Tonight Paige and I watched M. Nigh Shyamalan's "The Happening". I'd read the reviews, and had pretty low expectations. I had my smarmy remark all planned. Credits would roll, and I'd say, "Well, that happened." I'd say it with such a complete lack of passion that it would convey that I knew the line was unoriginal, but I didn't even care about that.

Well, the movie managed to disappoint, to the extent that I couldn't manage to say, "That happened," unless by "that" I meant a painful waste of time, strung along by some hope for the fabled M. Night Shyamalan surprise ending, which, it turns out, was an endangered species in the beginning of his career and is now officially extinct. Not only was the ending bad, but the whole movie made me wonder if he'd agreed to the basic premise on a dare. Someone said, [Spoiler Alert] "Hey, M., I'll bet you can't make a movie where the villain is a plant! And I'm not talking about some kind of mobile plant monster, but just a regular old rooted plant."

And M. said, "Well, can it be more than one rooted plant?"

"Um, I guess."

"Can it be all the plants in the world? 'Cause I think I'm onto something here!"

"Oh, crap. What have I done."

Yep, I'll bet that's how it went down. And down, and down, until it fell into a steaming pile that was this movie. And I'm not even trying to be gross, but the movie was a lot like poop. Imagine someone taking a dump in public. You'd be horrified, and you wouldn't enjoy it, but you'd have trouble looking away at first just because the whole scene would be so surreal. That's what the first few minutes of this movie were like. But when the crazy person pulls up his drawers and walks away, you wouldn't saunter over and stare at the poop for another hour and a half, would you? Well, maybe you would if you thought that, at the end of that time, the poop would do something really amazing which you couldn't possibly have expected. Only, it doesn't. So now you're the guy who stared at human feces on a sidewalk for two hours. How do you feel? That's how I felt after "The Happening."

Paige went to bed, but I couldn't just take that feeling into the dark. It's one thing to go to bed scared by images in a horror film. That's a part of the experience. But it's altogether different to go to bed angry, imagining the bodily harm you'd like to inflict on some arrogant, over-rated filmmaker. My psyche doesn't need that.
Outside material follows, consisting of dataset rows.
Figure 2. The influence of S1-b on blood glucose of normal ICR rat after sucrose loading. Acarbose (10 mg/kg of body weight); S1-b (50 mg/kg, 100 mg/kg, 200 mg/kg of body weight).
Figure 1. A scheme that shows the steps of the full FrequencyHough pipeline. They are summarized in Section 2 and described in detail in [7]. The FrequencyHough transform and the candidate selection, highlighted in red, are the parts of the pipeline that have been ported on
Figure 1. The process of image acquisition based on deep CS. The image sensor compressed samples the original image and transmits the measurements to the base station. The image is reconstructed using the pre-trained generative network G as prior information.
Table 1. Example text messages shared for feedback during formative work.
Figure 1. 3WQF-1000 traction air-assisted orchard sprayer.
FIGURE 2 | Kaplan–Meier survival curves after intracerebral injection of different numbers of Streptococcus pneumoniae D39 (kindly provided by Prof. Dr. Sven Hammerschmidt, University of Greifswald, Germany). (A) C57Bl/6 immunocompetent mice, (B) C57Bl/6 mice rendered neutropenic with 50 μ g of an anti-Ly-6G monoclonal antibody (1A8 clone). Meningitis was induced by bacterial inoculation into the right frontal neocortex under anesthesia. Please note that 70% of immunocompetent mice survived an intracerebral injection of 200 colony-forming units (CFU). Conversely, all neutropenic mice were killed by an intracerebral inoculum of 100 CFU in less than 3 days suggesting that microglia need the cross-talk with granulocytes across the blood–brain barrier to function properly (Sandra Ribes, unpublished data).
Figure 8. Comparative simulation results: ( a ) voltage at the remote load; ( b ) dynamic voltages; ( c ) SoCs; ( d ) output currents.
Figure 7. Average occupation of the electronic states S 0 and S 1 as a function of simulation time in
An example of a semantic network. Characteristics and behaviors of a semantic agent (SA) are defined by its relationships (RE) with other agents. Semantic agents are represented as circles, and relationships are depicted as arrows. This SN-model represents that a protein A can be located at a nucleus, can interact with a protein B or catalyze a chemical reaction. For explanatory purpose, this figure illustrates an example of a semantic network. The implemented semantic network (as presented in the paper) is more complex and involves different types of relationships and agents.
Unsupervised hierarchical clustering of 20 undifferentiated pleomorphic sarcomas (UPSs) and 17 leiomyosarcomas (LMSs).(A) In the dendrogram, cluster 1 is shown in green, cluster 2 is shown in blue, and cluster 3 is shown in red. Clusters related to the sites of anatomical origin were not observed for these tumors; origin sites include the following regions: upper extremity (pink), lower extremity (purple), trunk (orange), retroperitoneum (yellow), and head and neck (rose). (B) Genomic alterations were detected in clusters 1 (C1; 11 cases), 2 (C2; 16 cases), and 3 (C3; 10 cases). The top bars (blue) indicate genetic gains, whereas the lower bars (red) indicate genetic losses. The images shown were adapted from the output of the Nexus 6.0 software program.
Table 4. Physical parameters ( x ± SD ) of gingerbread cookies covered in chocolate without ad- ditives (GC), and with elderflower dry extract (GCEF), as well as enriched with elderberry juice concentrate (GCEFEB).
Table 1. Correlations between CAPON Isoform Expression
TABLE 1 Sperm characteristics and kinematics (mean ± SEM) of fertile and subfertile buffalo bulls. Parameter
So I watched our next Netflix offering, "Forgetting Sarah Marshal". Judd Apatow, the producer, gets a lot of credit because he produced this, which seems a bit unfair to me. I'm sure the director, Nicholas Stoller, contributed more than Apatow, but I think the most credit should go to Jason Segel, who not only played the lead roll but wrote the script, played the songs, and even operated a puppet. The guy was amazing. The movie is very funny at times, but the thing that struck me the most was the fact that the characters all seemed amazingly believable. I don't actually know any Hollywood actresses or rock stars (or, for that matter, pot-head surf instructors) but the characters all broke free of cliches and, more than that, of their archetypal parts in the standard machine of a romantic comedy. I can't recommend it to my Creative Writing class (not appropriate) but that's a shame, because it's a good lesson in how to avoid two-dimensional characters, even when two-dimensional characters seem like the kinds of tools that will allow you to claw your way through a plot. Kudos, Jason Segel! And thank you for washing my mouth out with your (pretty filthy) movie, to clear away the toxic "Happening".